La nuova tecnica era stata messa a punto dallo zoologo americano Ross G. Harrison e perfezionata in Francia da Alexis Carrel (Premio Nobel per la Medicina nel 1912), ma fu Levi a intuirne le straordinarie potenzialità e ad iniziarvi i suoi allievi. Non solo: allo studio delle cellule applicò anche il “metodo cinematografico”, eseguendo riprese accelerate con scatto di singoli fotogrammi per mezzo di un intervallatore. Fra l'altro, solo la coltura in vitro gli permise d'essere fra i primi ad occuparsi dei mitocondri, elementi cellulari la cui funzione restò a lungo oscura e controversa. E di lui su un periodico tedesco uscí, nel 1934, l'illustrazione più completa (quasi seicento pagine) di quel metodo cosí prezioso in molti campi della biologia.
Tra i suoi allievi, si ricorda a tal proposito il prof. Emerico Luna, a cui oggi è intitolata la Sezione di Anatomia Umana dell'Università di Palermo.
Il filone di ricerca del Prof. Levi continuò anche a Torino, dove egli si trasferì nel 1919 per prendere la direzione dell’Istituto di anatomia umana dell’Università. Tra i tessuti in vitro, gli studi di Levi si focalizzarono soprattutto sui neuroni e gli assoni, analizzando anche il fenomeno della rigenerazione in seguito a microamputazione. A Torino formò numerosi ricercatori: in particolare ebbe tra i suoi studenti (iscrittisi nel 1929) i tre premi Nobel Rita Levi-Montalcini, Salvador Luria e Renato Dulbecco. Pur avendo portato l’Istituto torinese a livelli internazionali, le leggi razziali del 1938 lo considerarono “indesiderabile e pericoloso” in quanto di origine ebrea nonché oppositore del regime.
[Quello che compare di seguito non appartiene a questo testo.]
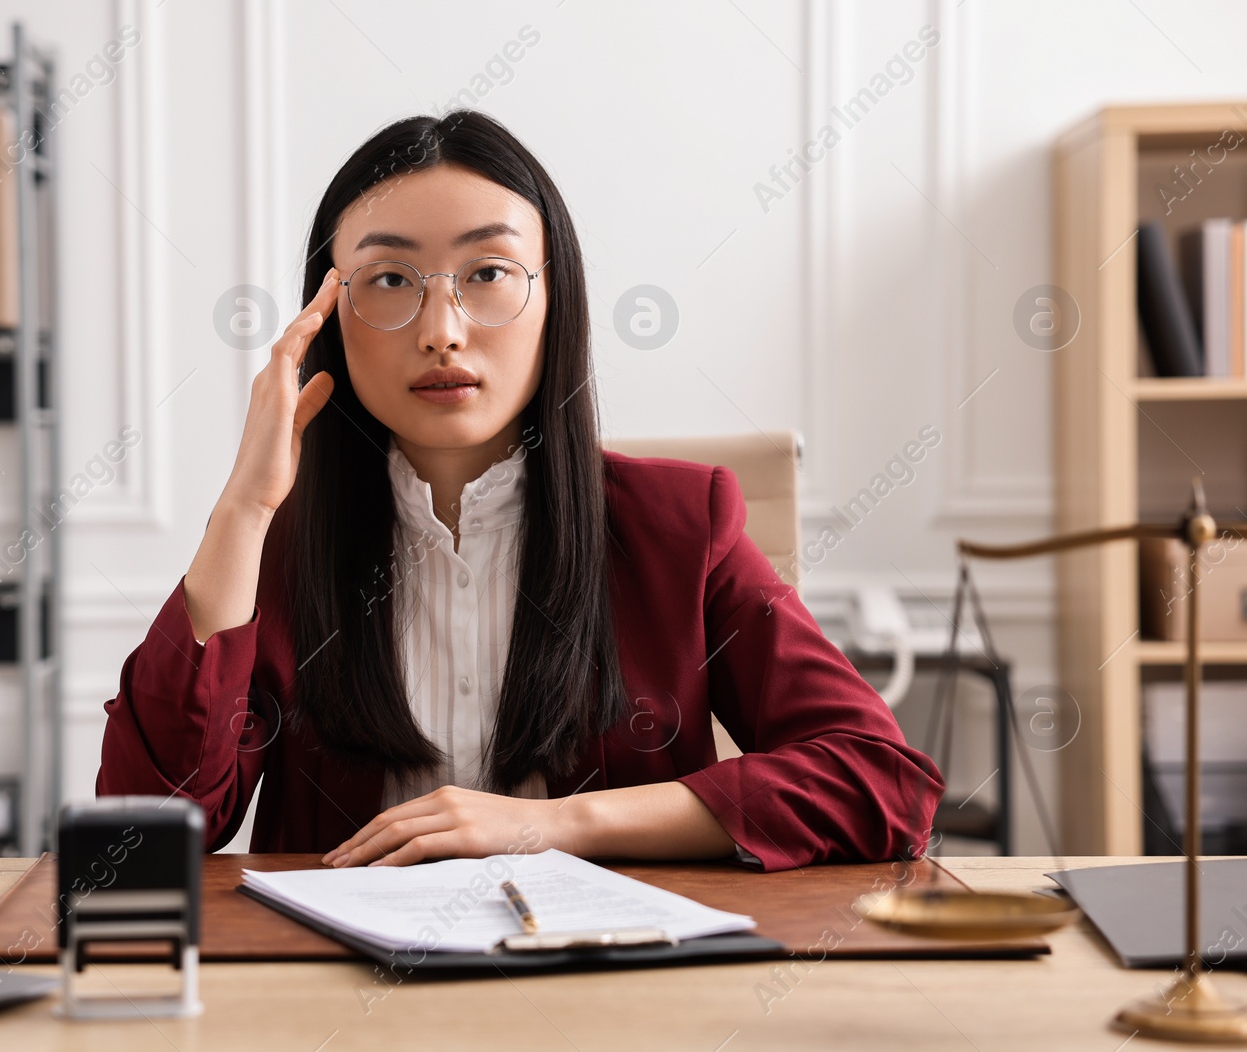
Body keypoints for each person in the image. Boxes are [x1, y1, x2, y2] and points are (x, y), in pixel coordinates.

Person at [98, 110, 943, 871]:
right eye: (390, 280)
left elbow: (881, 779)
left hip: (610, 997)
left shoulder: (684, 528)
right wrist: (243, 508)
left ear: (555, 300)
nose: (442, 331)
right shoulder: (272, 553)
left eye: (488, 273)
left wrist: (561, 825)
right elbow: (143, 830)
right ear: (326, 317)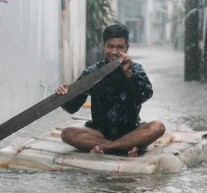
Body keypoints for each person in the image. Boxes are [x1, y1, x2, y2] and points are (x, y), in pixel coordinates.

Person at [56, 24, 165, 156]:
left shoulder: (135, 69)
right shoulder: (92, 72)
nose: (114, 52)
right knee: (67, 134)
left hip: (131, 131)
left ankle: (107, 148)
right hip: (99, 133)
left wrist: (128, 74)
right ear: (103, 46)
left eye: (119, 47)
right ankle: (122, 147)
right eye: (110, 46)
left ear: (127, 48)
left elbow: (144, 96)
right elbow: (72, 107)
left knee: (158, 127)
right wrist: (63, 96)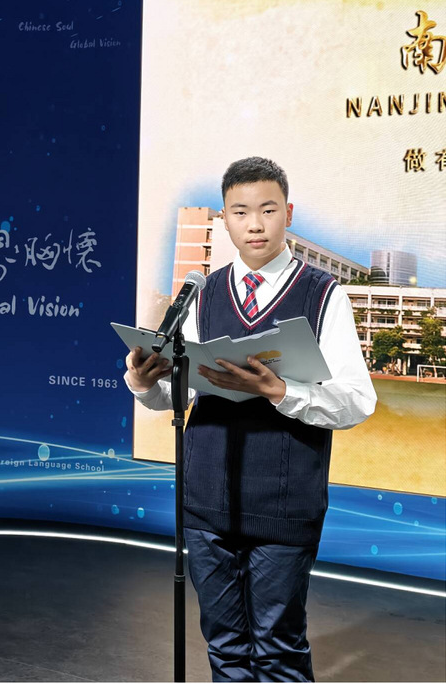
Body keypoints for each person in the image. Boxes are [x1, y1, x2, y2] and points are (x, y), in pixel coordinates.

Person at [124, 157, 377, 682]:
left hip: (284, 501)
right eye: (240, 212)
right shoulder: (202, 294)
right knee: (225, 647)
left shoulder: (323, 293)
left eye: (267, 210)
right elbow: (177, 393)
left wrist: (279, 391)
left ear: (289, 213)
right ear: (225, 219)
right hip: (206, 498)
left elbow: (356, 400)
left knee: (278, 650)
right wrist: (146, 383)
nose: (255, 224)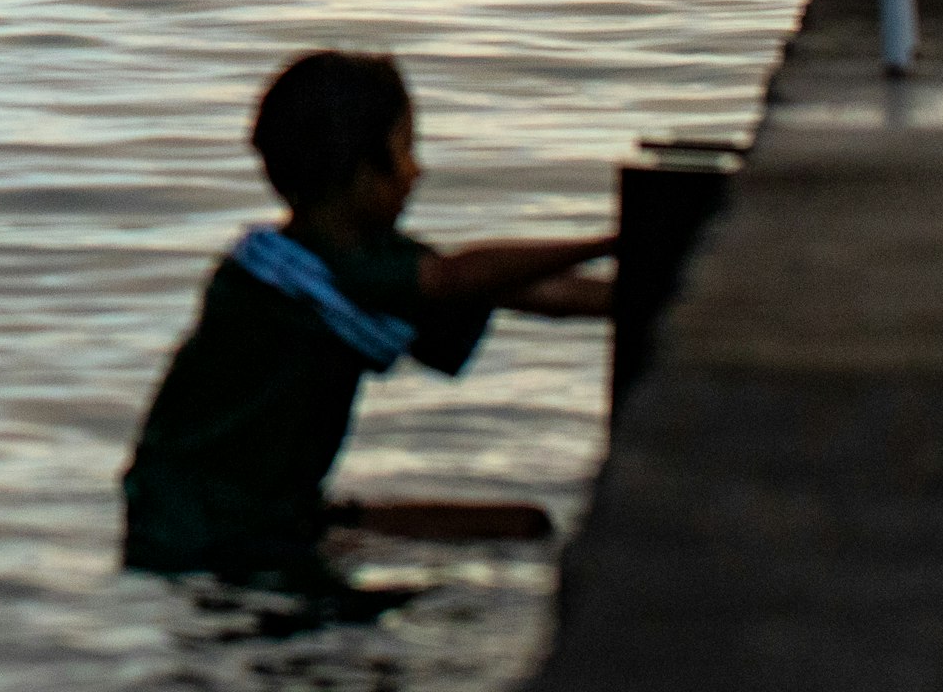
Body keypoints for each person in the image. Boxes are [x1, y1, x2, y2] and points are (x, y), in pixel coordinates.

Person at [121, 50, 611, 584]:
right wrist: (611, 241)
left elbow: (525, 291)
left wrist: (644, 289)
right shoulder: (302, 279)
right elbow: (454, 280)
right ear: (362, 171)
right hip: (205, 528)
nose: (417, 172)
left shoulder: (333, 263)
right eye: (404, 151)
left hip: (252, 514)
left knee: (524, 526)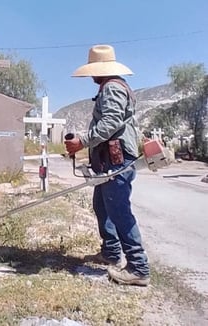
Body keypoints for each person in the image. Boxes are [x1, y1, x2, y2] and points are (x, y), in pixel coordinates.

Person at [64, 44, 150, 286]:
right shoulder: (111, 87)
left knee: (118, 209)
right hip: (110, 159)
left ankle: (138, 268)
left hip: (117, 159)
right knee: (103, 206)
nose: (91, 75)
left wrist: (83, 141)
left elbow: (110, 122)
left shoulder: (112, 88)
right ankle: (111, 252)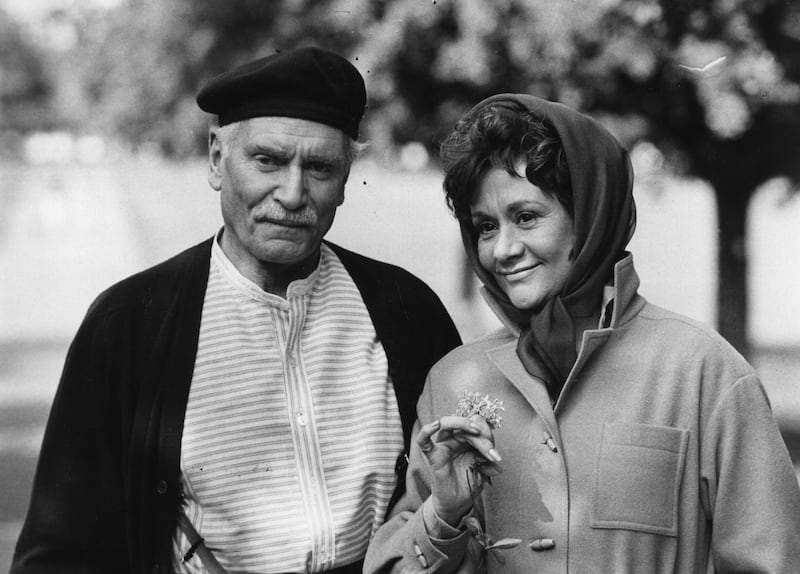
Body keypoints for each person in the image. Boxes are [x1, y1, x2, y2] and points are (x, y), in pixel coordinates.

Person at [11, 47, 461, 574]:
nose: (293, 194)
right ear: (216, 160)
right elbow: (60, 552)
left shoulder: (407, 310)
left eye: (319, 167)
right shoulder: (131, 323)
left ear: (345, 180)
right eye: (267, 160)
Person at [364, 94, 800, 573]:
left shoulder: (705, 373)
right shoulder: (454, 382)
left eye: (526, 217)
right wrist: (442, 515)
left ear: (590, 215)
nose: (503, 249)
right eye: (485, 227)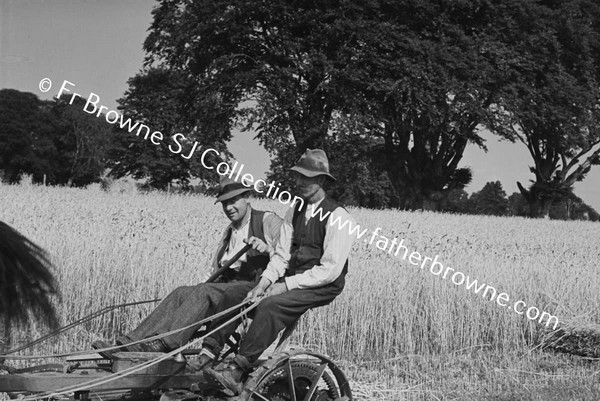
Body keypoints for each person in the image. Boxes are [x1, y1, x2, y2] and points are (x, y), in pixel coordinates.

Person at [199, 149, 356, 395]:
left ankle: (237, 368)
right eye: (298, 177)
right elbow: (282, 255)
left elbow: (330, 270)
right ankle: (208, 353)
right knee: (235, 293)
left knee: (271, 306)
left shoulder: (339, 217)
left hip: (322, 285)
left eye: (307, 177)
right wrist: (262, 284)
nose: (300, 183)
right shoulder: (295, 210)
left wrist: (284, 285)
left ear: (322, 180)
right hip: (292, 277)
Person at [91, 176, 283, 363]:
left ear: (247, 197)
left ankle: (168, 342)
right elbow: (215, 270)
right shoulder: (229, 232)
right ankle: (132, 342)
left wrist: (268, 249)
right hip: (225, 289)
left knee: (203, 291)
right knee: (182, 292)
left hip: (255, 290)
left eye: (233, 201)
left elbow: (288, 256)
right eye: (225, 203)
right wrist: (197, 287)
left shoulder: (268, 221)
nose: (229, 208)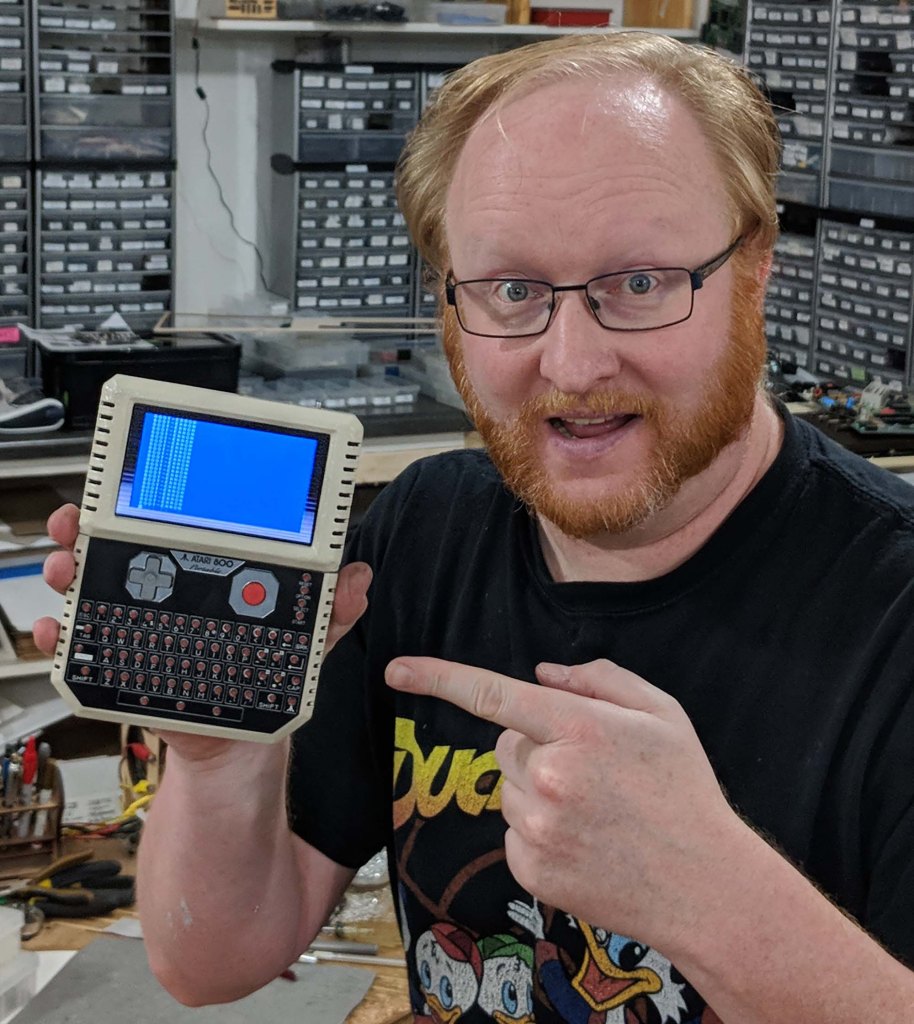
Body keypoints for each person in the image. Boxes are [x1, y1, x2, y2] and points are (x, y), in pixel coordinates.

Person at [34, 31, 914, 1023]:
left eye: (639, 283)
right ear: (448, 302)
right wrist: (218, 749)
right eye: (512, 291)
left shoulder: (893, 615)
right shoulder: (423, 532)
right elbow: (215, 962)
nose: (572, 365)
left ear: (754, 267)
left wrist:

Dovette dunque ritirarsi, trasferendosi prima in Belgio a Liegi e tornando poi a Torino, e fare ricerca in semi-clandestinità fino alla fine della guerra. In questo periodo di difficoltà collaborò con la sua ex studentessa Rita Levi-Montalcini nei primi esperimenti sui gangli nervosi negli embrioni di pollo. Andò ufficialmente in pensione nel 1948, membro di tutte le più importanti accademie scientifiche italiane e internazionali.